Jednak co zrobić, gdy autonomiczne technologie, takie jak samochody samojezdne czy czatboty, wyrządzą krzywdę? Przykładem może być wypadek spowodowany przez autonomiczny pojazd lub sytuacja, w której algorytm wpłynie na decyzję prowadzącą do tragedii. W takich przypadkach, jak podkreśla naukowiec, może nie być jednoznacznego podmiotu odpowiedzialnego.
Prawo karne musi się zmienić
Dr Mamak proponuje odejście od prób dopasowania nowych technologii do obecnych przepisów. Zamiast tego sugeruje przekształcenie podstaw prawa karnego, by uwzględnić realia funkcjonowania z robotami i sztuczną inteligencją.
– Musimy zorganizować prawo karne na nowo, aby mogło reagować na sytuacje, w których tradycyjne mechanizmy przypisywania odpowiedzialności zawodzą – podkreśla badacz.

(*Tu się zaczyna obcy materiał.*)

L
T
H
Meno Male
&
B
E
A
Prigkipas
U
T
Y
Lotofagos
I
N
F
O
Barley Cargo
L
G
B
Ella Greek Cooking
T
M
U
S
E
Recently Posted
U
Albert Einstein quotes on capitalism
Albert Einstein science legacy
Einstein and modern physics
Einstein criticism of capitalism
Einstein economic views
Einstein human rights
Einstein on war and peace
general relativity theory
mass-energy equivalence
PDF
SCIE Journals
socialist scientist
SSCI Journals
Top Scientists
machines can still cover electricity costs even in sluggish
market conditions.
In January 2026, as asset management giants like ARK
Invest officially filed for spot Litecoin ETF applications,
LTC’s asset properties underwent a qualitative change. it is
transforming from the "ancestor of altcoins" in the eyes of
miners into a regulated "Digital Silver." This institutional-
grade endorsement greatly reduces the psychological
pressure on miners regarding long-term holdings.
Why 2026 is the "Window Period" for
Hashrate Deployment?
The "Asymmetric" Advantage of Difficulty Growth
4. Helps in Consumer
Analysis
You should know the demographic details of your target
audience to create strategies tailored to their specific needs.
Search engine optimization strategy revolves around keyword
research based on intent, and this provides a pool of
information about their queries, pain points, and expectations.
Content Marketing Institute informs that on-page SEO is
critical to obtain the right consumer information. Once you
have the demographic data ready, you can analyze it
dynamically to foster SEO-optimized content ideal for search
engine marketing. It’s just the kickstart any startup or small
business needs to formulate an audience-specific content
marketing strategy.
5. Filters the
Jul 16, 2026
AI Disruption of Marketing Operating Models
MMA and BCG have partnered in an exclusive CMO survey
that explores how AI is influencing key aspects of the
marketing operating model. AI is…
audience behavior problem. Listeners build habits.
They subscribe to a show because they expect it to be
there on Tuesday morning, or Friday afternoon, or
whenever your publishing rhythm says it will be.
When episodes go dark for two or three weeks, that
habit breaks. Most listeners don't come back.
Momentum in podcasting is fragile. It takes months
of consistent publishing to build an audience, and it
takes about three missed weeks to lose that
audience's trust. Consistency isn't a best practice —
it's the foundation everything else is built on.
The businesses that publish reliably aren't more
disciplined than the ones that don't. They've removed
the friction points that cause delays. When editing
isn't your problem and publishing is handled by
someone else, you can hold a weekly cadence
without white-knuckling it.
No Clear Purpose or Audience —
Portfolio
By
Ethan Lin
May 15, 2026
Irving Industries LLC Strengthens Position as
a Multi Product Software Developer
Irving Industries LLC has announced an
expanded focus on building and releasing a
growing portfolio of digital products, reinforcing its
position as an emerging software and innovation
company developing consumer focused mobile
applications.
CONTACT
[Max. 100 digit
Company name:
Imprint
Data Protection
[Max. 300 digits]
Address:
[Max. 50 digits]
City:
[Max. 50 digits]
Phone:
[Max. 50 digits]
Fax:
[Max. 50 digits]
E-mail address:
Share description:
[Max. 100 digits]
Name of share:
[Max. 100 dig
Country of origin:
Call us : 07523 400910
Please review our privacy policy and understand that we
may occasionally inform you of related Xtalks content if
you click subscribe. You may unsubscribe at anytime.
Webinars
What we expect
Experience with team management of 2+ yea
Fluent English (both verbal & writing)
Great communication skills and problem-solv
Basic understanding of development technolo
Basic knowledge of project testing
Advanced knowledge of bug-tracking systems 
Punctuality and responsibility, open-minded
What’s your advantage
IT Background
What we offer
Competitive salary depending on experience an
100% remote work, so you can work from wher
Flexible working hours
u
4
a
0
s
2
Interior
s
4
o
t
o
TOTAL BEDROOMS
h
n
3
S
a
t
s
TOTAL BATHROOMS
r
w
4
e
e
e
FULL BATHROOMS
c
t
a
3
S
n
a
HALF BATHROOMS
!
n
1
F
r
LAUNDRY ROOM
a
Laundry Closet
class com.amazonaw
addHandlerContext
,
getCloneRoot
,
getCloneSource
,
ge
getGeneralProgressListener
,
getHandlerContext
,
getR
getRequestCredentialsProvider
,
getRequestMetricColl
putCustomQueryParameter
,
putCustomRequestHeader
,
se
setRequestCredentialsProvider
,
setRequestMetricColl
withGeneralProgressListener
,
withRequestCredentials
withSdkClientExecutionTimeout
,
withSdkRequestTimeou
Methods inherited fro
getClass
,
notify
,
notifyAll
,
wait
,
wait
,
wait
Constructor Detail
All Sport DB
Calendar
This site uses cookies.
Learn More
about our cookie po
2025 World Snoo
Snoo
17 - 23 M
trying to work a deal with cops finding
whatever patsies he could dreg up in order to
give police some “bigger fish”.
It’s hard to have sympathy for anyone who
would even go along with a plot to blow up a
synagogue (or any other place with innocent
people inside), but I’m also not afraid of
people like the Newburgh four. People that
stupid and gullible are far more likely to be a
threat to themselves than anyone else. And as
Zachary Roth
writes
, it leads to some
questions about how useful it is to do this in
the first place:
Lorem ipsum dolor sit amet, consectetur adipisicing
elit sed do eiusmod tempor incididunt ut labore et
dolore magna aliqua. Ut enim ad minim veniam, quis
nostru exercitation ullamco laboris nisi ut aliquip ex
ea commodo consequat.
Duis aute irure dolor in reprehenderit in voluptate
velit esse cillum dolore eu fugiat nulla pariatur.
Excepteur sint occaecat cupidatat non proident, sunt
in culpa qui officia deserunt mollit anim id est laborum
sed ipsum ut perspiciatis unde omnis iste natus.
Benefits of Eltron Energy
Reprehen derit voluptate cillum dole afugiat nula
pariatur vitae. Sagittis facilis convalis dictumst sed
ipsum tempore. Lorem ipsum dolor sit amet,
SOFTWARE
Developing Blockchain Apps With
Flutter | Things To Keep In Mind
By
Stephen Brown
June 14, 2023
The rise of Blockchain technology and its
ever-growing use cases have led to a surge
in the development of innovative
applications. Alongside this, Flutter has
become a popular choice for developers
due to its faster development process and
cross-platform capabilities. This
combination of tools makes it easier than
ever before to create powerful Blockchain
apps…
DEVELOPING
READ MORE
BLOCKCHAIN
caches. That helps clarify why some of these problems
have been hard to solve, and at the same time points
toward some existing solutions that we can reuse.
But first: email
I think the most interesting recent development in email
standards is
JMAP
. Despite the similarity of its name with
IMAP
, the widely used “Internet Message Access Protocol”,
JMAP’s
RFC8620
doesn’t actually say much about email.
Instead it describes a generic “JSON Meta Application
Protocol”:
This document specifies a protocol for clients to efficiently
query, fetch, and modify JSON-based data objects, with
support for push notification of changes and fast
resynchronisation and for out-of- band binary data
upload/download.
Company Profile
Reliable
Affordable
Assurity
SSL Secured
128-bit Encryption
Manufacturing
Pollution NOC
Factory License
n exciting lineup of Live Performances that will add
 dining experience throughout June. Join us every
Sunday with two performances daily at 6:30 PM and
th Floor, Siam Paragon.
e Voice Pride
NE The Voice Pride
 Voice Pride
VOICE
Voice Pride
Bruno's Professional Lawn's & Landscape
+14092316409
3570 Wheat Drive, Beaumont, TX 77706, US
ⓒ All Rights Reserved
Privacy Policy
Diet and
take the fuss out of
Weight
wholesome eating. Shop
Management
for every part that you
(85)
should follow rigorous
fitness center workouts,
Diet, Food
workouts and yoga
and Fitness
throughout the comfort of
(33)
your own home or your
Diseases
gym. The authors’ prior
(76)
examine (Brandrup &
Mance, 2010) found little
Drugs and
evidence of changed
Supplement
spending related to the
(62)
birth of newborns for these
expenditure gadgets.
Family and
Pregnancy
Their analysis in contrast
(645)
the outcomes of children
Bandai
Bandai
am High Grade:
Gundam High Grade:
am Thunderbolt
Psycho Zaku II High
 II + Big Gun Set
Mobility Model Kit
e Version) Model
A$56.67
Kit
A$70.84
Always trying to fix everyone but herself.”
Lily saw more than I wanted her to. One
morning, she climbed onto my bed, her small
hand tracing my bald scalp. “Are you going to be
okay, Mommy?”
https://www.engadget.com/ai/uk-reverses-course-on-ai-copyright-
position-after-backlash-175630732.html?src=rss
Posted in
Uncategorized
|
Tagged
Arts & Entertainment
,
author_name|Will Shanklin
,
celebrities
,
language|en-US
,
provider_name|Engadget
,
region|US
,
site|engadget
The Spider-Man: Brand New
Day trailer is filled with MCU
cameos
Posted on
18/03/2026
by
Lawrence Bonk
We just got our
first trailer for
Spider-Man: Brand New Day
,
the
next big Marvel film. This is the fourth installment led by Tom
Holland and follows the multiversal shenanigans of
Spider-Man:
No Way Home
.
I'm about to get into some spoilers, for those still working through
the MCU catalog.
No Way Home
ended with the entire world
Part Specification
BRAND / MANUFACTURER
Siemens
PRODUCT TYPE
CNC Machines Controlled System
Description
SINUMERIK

Jego podejście zakłada, że prawo karne powinno skupiać się nie tylko na karaniu, ale również na zaspokajaniu potrzeb społecznych związanych z poczuciem sprawiedliwości. Nawet jeśli nie można jednoznacznie wskazać winnego, kluczowe jest, aby państwo zareagowało i przeprowadziło postępowanie, dając społeczeństwu przestrzeń na wyrażenie emocji i nazwanie krzywdy.
"Teatr" sprawiedliwości
Zdaniem dr. Mamaka, w nowych realiach kluczową rolą prawa karnego może być organizowanie symbolicznego procesu. W takich przypadkach postępowanie sądowe nie miałoby na celu wskazania konkretnej osoby do ukarania, lecz neutralizowanie napięć społecznych poprzez uznanie i omówienie krzywdy.
– Państwo powinno reagować, przeprowadzić proces, wskazać, że doszło do krzywdy, i stworzyć przestrzeń dla poszkodowanego, aby mógł się wypowiedzieć. Takie działania mogą odbudować zaufanie do instytucji publicznych i zapobiec społecznym aktom "wymierzania sprawiedliwości" na własną rękę – tłumaczy badacz.
Eksperymentalne podejście
Projekt dr. Mamaka to ambitna próba zrewolucjonizowania prawa karnego. Jego badania obejmują nie tylko analizę teoretyczną, ale także badania nad tym, jak społeczeństwo postrzega problemy związane z AI i robotami. Na tej podstawie naukowiec chce zaproponować nowe rozwiązania i przetestować ich odbiór.
– To ryzykowny projekt, ale ERC właśnie takie inicjatywy wspiera – takie, które mają potencjał przynieść wielkie korzyści, jeśli się powiodą – podkreśla dr Mamak.
Przyszłość prawa w erze AI
Sztuczna inteligencja i autonomiczne technologie zmieniają sposób, w jaki funkcjonujemy jako społeczeństwo. Zmiana prawa karnego może być jednym z kluczowych kroków, aby dostosować się do tych realiów. Jak pokazuje podejście dr. Mamaka, przyszłość wymaga odważnego myślenia i gotowości do przeformułowania podstawowych zasad, które przez wieki wydawały się nienaruszalne.
Czy nowe prawo karne sprosta tym wyzwaniom? Czas pokaże, ale jedno jest pewne – dyskusja o odpowiedzialności w świecie zdominowanym przez AI dopiero się zaczyna.